The operational impact of this vulnerability extends beyond simple system instability, as it can result in complete system crashes and potential denial of service conditions in environments where cpu hotplugging is frequently utilized. This issue affects systems running Linux kernel versions that include the coretemp driver and are configured to support dynamic cpu core management. The vulnerability is particularly concerning in server environments where cpu hotplugging is commonly used for power management, performance optimization, or hardware maintenance operations. When triggered, the system experiences a kernel NULL pointer dereference that results in a kernel oops and subsequent system crash, potentially leading to data loss or service disruption. The crash occurs specifically during cpu offline processing, which means that any automated system management or power management features relying on cpu hotplug functionality could be compromised, creating a cascading failure scenario that affects system stability and availability. This vulnerability directly maps to attack techniques categorized under the MITRE ATT&CK framework in the privilege escalation and denial of service domains, where adversaries could potentially exploit such kernel-level flaws to cause system instability or gain elevated privileges through carefully crafted system management operations.
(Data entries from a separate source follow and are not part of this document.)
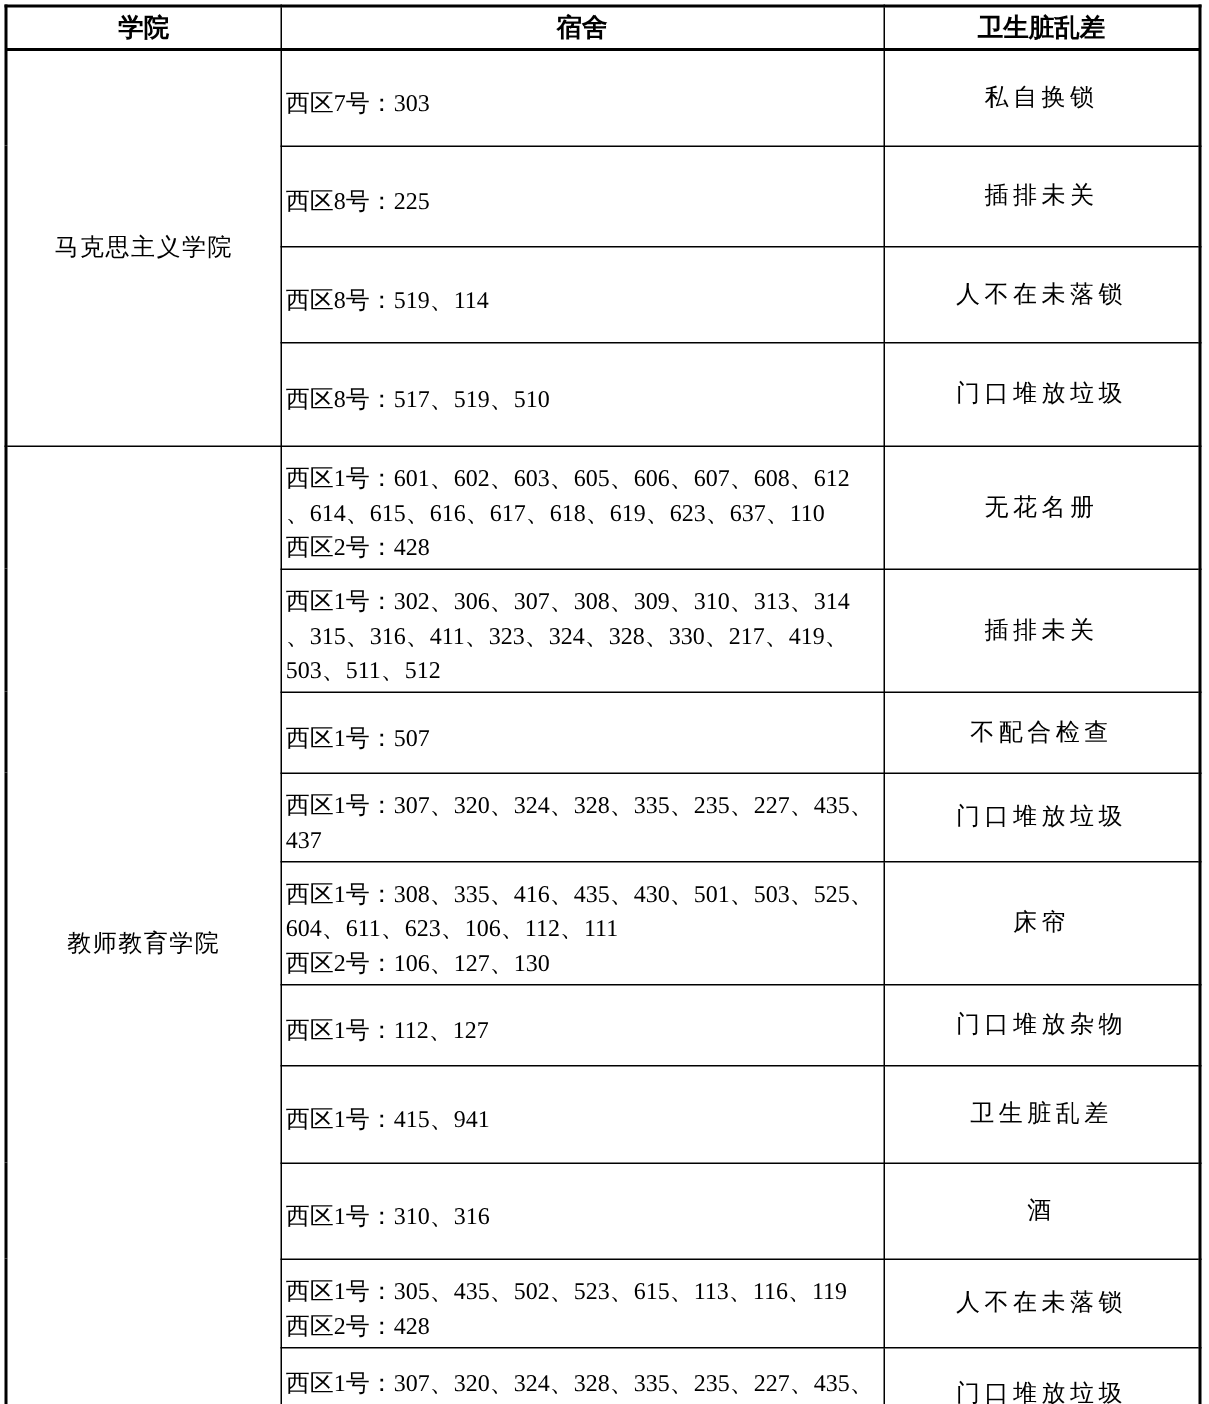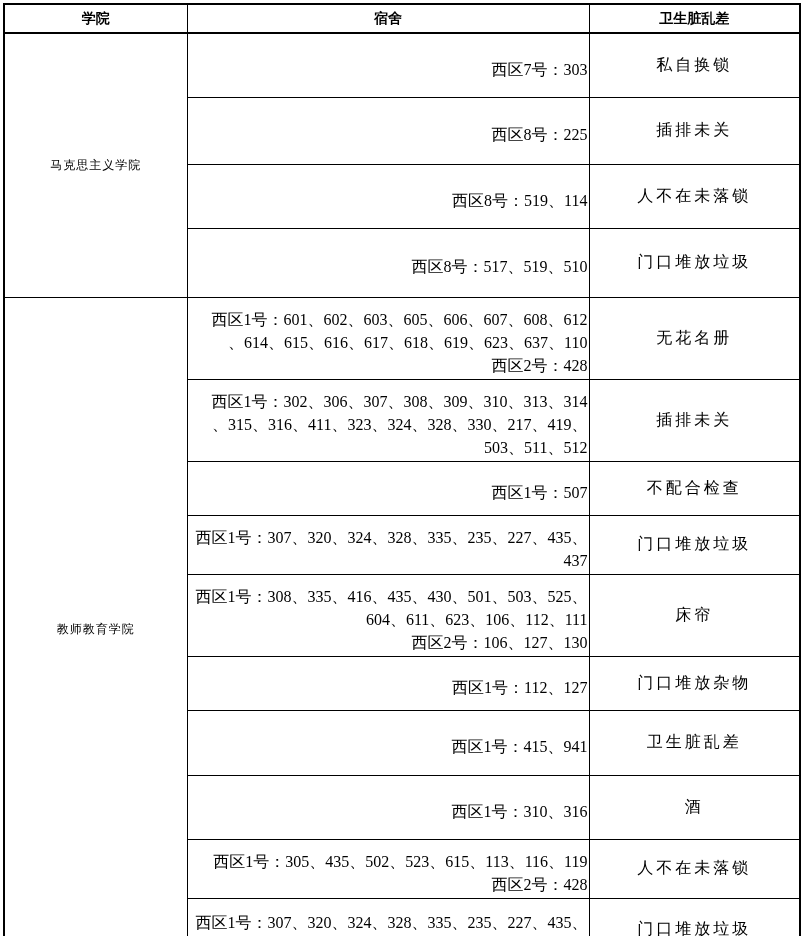--- a/index.html
+++ b/index.html
@@ -37,7 +37,7 @@
   table.report th {
     font-family: "Liberation Sans", "DejaVu Sans", sans-serif;
     font-weight: bold;
-    font-size: 14px;
+    font-size: 17px;
     text-align: center;
     padding: 2px;
     border-bottom: 2px solid #000000;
The recommended mitigation strategy involves implementing a simple null pointer check before calling sysfs_remove_group() within the coretemp driver's cleanup logic. This fix requires modifying the coretemp_cpu_offline() function to verify that the pdata->core_data[indx] pointer is not NULL before attempting to remove sysfs attributes. The solution aligns with standard kernel development practices for handling error conditions and resource cleanup, ensuring that all cleanup operations are defensive against null pointer scenarios. System administrators should ensure that affected systems are updated with kernel versions containing the patched coretemp driver implementation, which typically involves applying the specific kernel patch that introduces the null check. Organizations should also monitor their systems for potential exploitation attempts and implement appropriate system hardening measures, including kernel security modules and monitoring solutions that can detect anomalous cpu hotplug activity patterns that might indicate exploitation attempts. The fix represents a minimal code change that addresses the root cause without altering the driver's functionality, making it suitable for deployment across various Linux distributions and kernel versions while maintaining system stability and security posture.